1. ¹Neuroscience Discovery Research, Wyeth Research, Princeton, NJ, USA
2. ²Molecular Neuropsychiatry Branch, National Institute on Drug Abuse, NIH, DHHS, Baltimore, MD, USA

Correspondence: Dr BP Sokolov, Molecular Neuropsychiatry Branch, National Institute on Drug Abuse, NIH, 5500 Nathan Shock Dr., Baltimore, MD 21224, USA. E-mail: Bsokolov@intra.nida.nih.gov

Received 23 March 2004; Revised 7 June 2004; Accepted 12 July 2004; Published online 10 August 2004.

Abstract

Major depressive disorder is one of the most common and devastating psychiatric disorders.
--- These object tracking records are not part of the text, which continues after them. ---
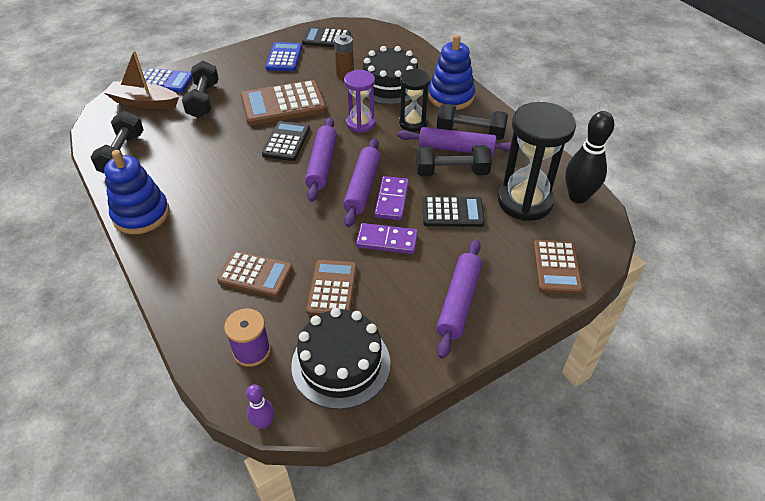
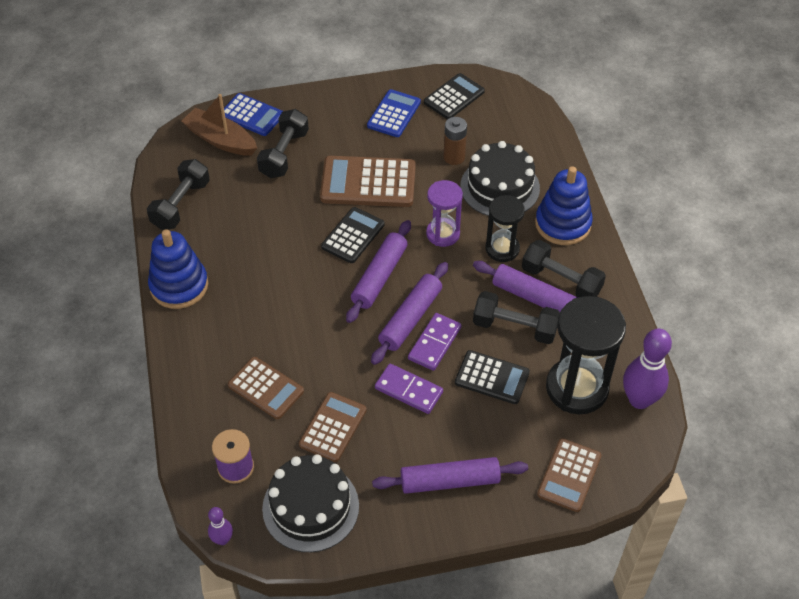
camera: 20 degrees right, 5 degrees up
(326, 38) = (454, 97): black calculator -> black calculator turned 105 degrees clockwise
(459, 302) = (450, 481): purple rolling pin -> purple rolling pin turned 45 degrees clockwise
(578, 196) = (639, 400): black bowling pin -> purple bowling pin

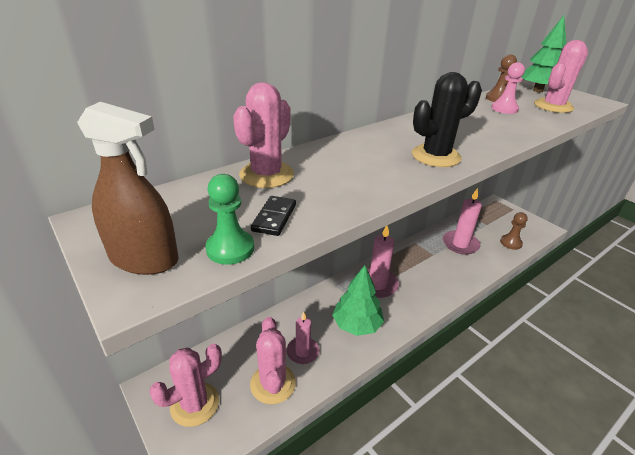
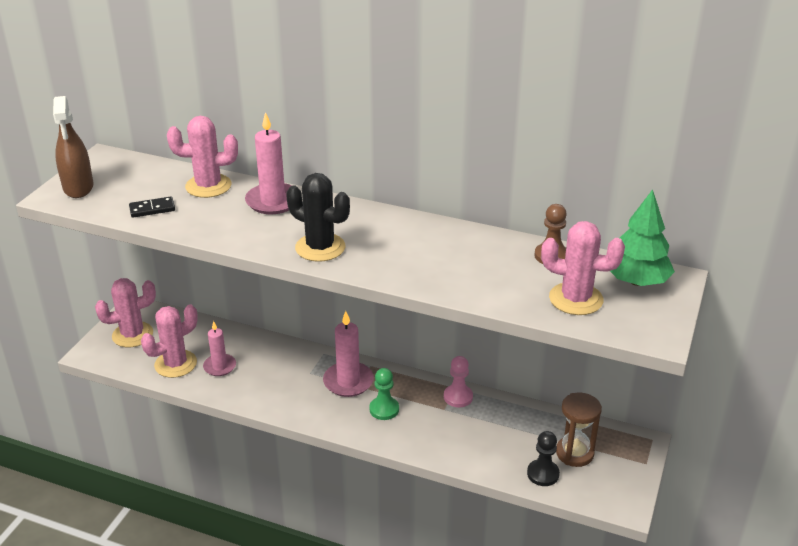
camera: 60 degrees right, 0 degrees up
(195, 404) = (132, 335): pink cactus -> pink cactus turned 45 degrees counterclockwise
(230, 249) = (107, 207): green pawn -> green pawn (384, 409)
(356, 325) = (277, 387): green tree -> none
(460, 244) = (490, 427): pink candle -> pink candle (273, 201)
(497, 226) = (574, 453): none -> brown hourglass
(504, 109) = (514, 265): pink pawn -> pink pawn (458, 397)
(510, 243) = (543, 474): brown pawn -> black pawn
To identify candidate mechanisms for major depressive disorder, we compared gene expression in the temporal cortex from 12 patients with major depressive disorder and 14 matched controls using Affymetrix HgU95A microarrays. Significant expression changes were revealed in families of genes involved in neurodevelopment, signal transduction and cell communication. Among these, the expression of 17 genes related to oligodendrocyte function was significantly (P<0.05, fold change>1.4) decreased in patients with major depressive disorder. Eight of these 17 genes encode structural components of myelin (CNP, MAG, MAL, MOG, MOBP, PMP22, PLLP, PLP1). Five other genes encode enzymes involved in the synthesis of myelin constituents (ASPA, UGT8), or are essential in regulation of myelin formation (ENPP2, EDG2, TF, KLK6). One gene, that is, SOX10, encodes a transcription factor regulating other myelination-related genes. OLIG2 is a transcription factor present exclusively in oligodendrocytes and oligodendrocyte precursors. Another gene, ERBB3, is involved in oligodendrocyte differentiation. In addition to myelination-related genes, there were significant changes in multiple genes involved in axonal growth/synaptic function. These findings suggest that major depressive disorder may be associated with changes in cell communication and signal transduction mechanisms that contribute to abnormalities in oligodendroglia and synaptic function. Taken together with other studies, these findings indicate that major depressive disorder may share common oligodendroglial abnormalities with schizophrenia and bipolar disorder.